DIRECTIONS FOR THIS TASK:
What lines in the records include the string "belegt"? Return each one.

(INFORMATION begins)

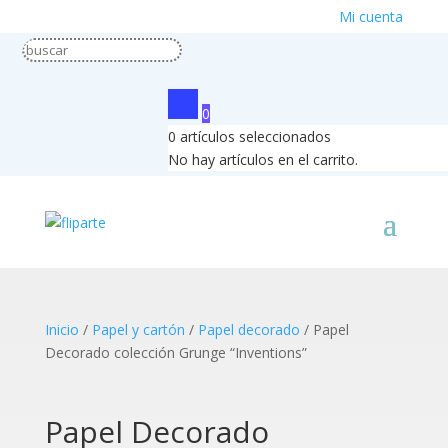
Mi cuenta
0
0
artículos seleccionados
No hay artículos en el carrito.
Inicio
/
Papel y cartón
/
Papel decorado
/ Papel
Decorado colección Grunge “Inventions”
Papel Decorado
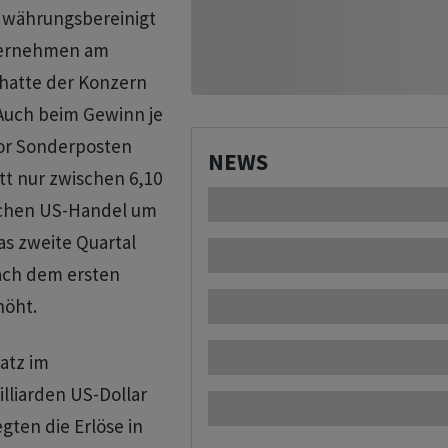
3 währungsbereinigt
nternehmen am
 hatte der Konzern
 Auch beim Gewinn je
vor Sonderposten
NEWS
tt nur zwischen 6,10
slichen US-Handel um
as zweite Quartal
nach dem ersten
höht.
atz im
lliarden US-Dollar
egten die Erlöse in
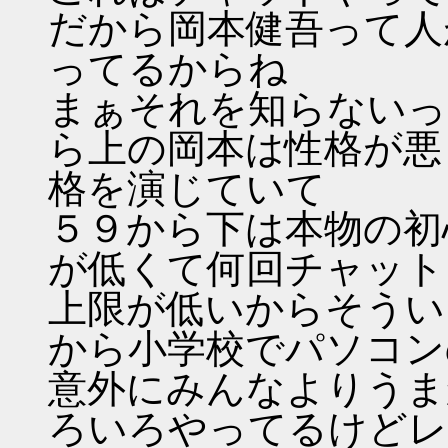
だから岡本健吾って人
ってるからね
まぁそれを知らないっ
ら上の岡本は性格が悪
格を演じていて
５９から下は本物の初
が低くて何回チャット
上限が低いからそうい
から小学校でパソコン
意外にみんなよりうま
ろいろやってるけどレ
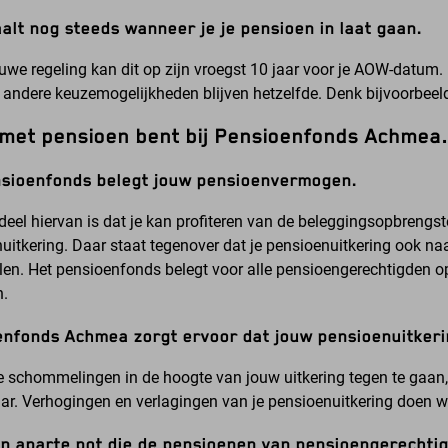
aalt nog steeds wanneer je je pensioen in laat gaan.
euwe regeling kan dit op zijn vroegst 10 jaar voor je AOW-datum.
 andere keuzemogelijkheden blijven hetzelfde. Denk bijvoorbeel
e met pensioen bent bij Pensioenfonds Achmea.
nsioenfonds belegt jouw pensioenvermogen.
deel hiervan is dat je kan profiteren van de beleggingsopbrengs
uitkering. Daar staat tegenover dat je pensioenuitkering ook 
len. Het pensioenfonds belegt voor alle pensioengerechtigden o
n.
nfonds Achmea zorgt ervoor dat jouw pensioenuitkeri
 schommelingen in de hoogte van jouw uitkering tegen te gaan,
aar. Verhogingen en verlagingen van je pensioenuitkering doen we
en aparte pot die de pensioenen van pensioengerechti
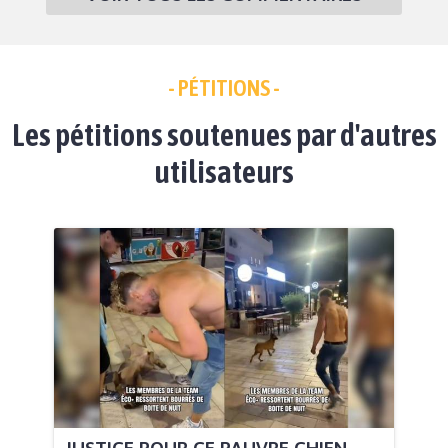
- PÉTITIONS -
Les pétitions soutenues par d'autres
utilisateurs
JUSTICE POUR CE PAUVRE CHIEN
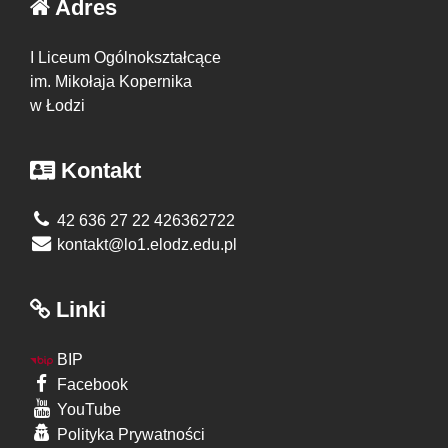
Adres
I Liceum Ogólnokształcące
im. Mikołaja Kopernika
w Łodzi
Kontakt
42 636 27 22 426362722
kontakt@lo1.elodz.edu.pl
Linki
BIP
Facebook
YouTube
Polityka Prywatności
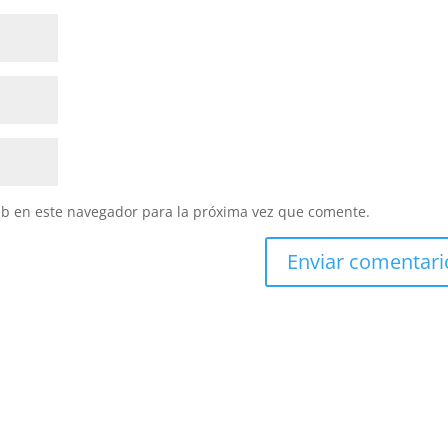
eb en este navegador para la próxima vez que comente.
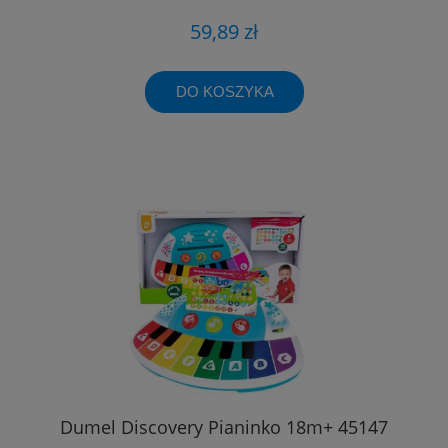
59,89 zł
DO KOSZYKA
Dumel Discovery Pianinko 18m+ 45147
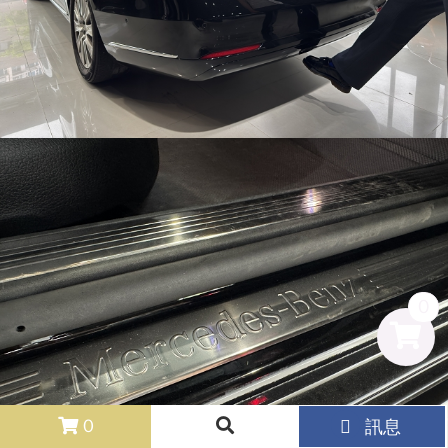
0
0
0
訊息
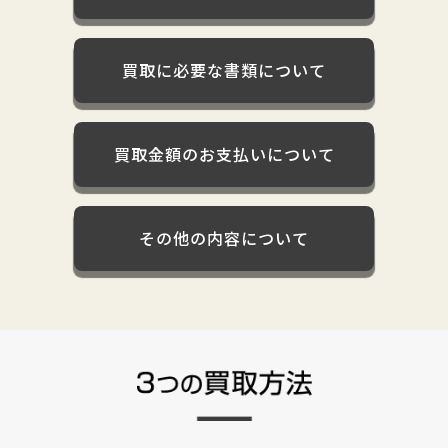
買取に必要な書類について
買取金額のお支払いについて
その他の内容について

(INFORMATION ends)

ANSWER AREA:
nsioenfonds belegt jouw pensioenvermogen.
len. Het pensioenfonds belegt voor alle pensioengerechtigden o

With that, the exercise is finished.